Optimal radiotherapy strategy for primary or recurrent fibromatosis and long-term results
Although locally invasive or recurrent fibromatosis is primarily treated with surgery, radiotherapy (RT) produces local control for recurrent/unresectable tumors or those with positive surgical margins. Herein, we describe our updated institutional experience with RT to treat fibromatosis.
Forty-seven patients with fibromatosis received RT between 1990 and 2015, and were followed for ≥12 months. Eight patients received RT for gross tumors, and 39 received postoperative RT after single/multiple prior surgeries. A median dose of 54 Gy was prescribed for definitive RT; 48.6, 50.4, and 54 Gy were prescribed for R0, R1, and R2 resected tumors, respectively. Recurrences were classified as in-field, marginal, or out-field. Prognostic factors were also evaluated.
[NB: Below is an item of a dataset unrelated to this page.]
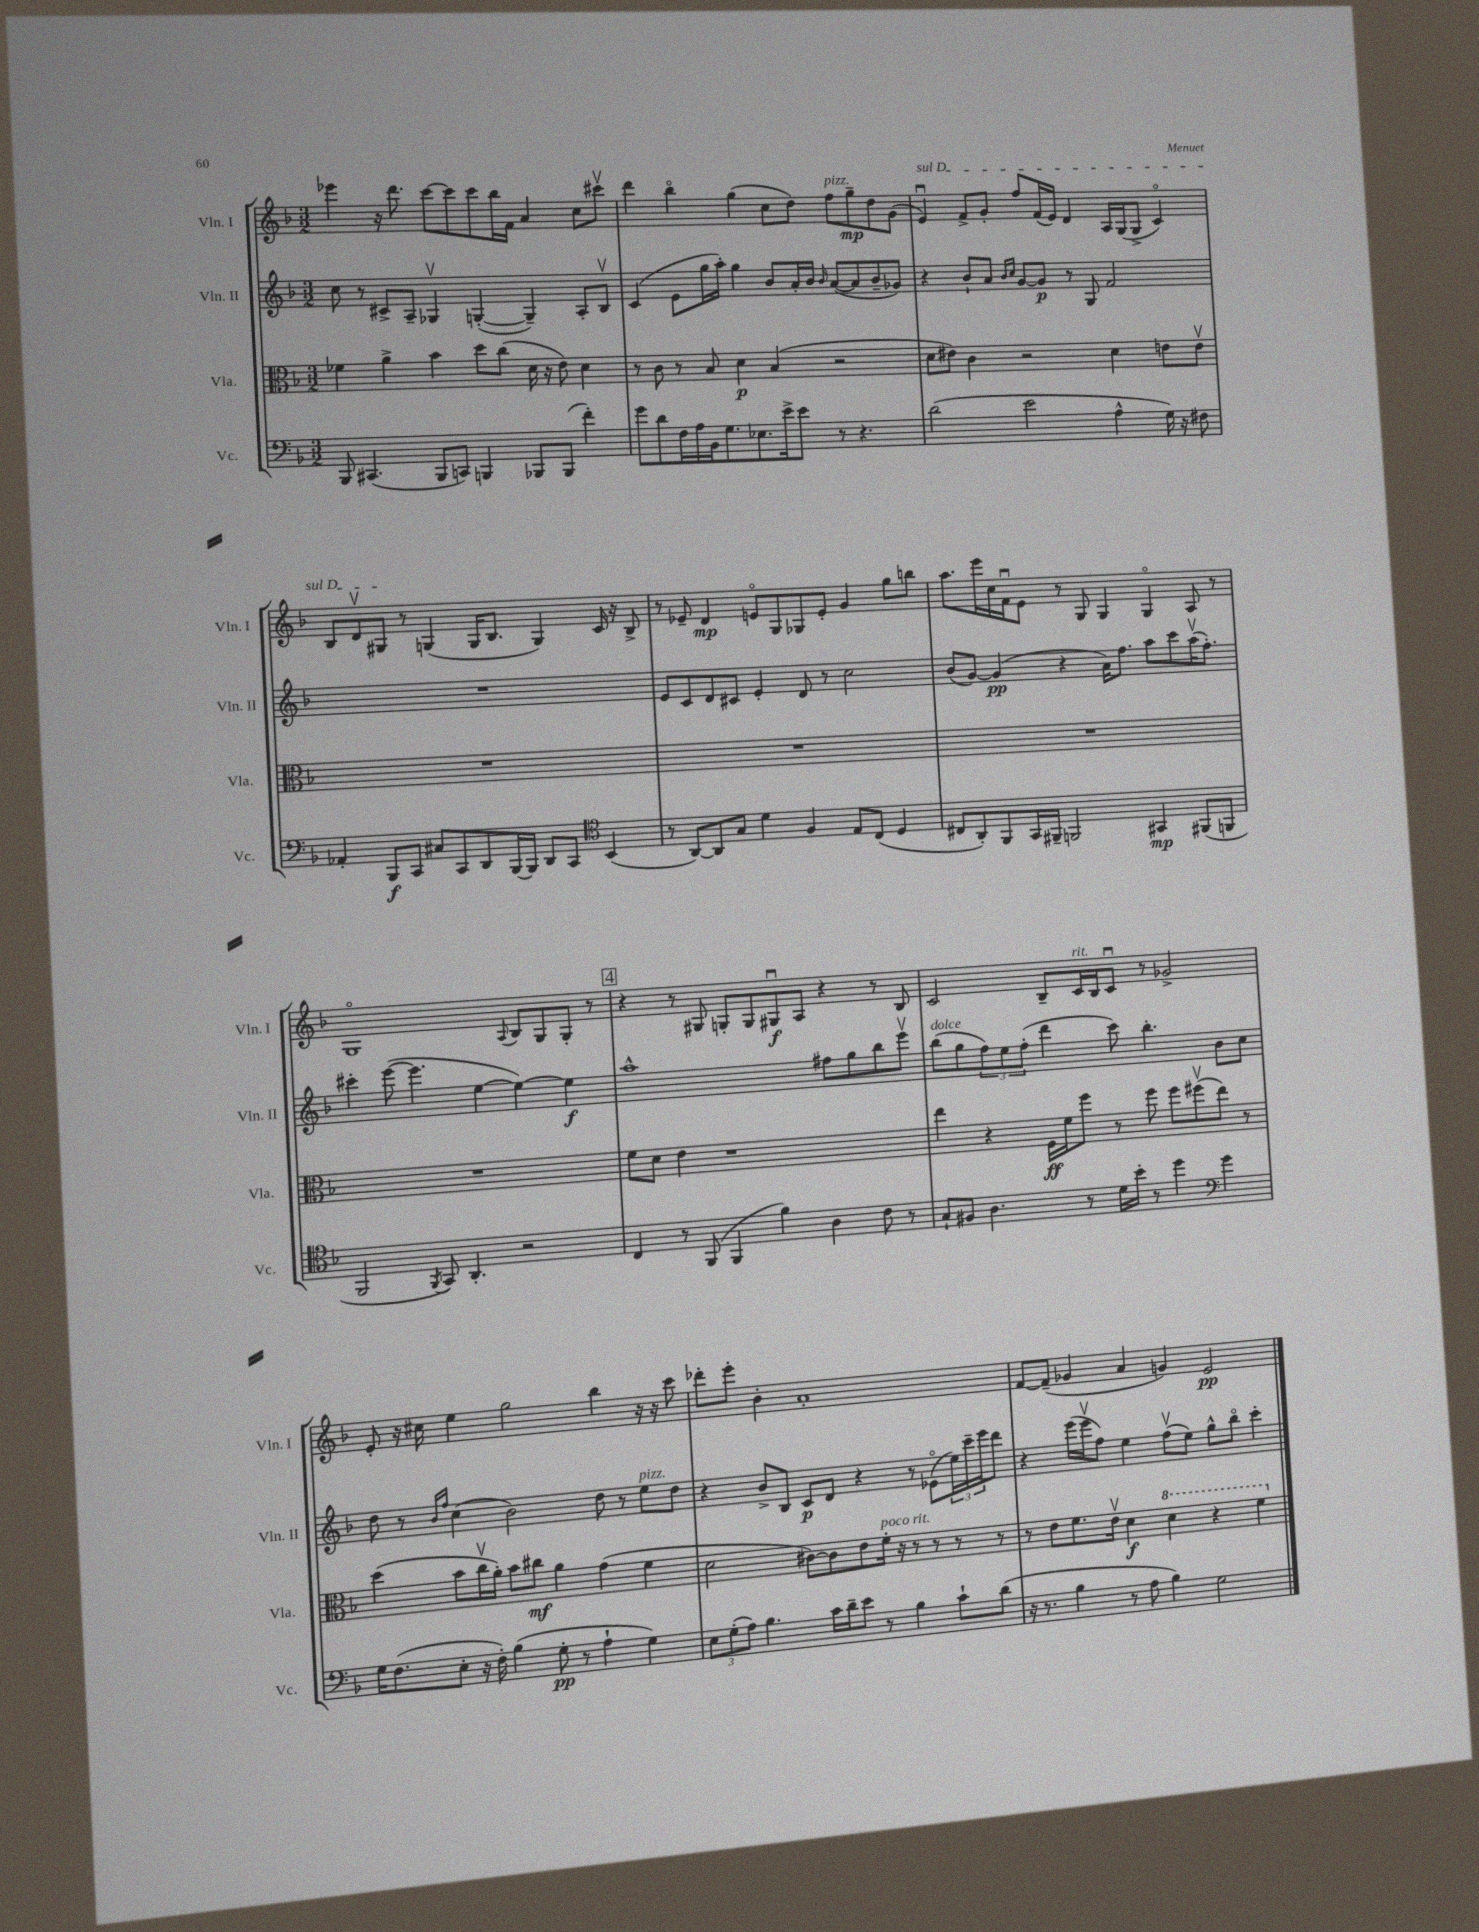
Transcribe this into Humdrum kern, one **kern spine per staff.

Seven recurrences were noted, including 2 in-field, 4 marginal, and 1 out-field, after a median follow-up of 60 months. In-field recurrences occurred in 1 patient who received 40.5 Gy of salvage RT after postoperative recurrence and another who received 45 Gy for R1 resection after multiple prior operations. All marginal failures were due to insufficient clinical target volume (CTV) margins regardless of dose (3 with 45 Gy and 1 with 54 Gy). On multivariate analysis, a CTV margin ≥5 cm and dose >45 Gy were significant predictors of non-recurrence (p = 0.039 and 0.049, respectively). Subgroup analysis showed that patients with both an CTV margin ≥5 cm and a dose >45 Gy showed a favorable outcome.
RT is a valuable option for treating aggressive fibromatosis; doses ≥45 Gy and a large field produce optimal results. For in-field control, a higher dose is more necessary for gross residual tumors than for totally excised lesions.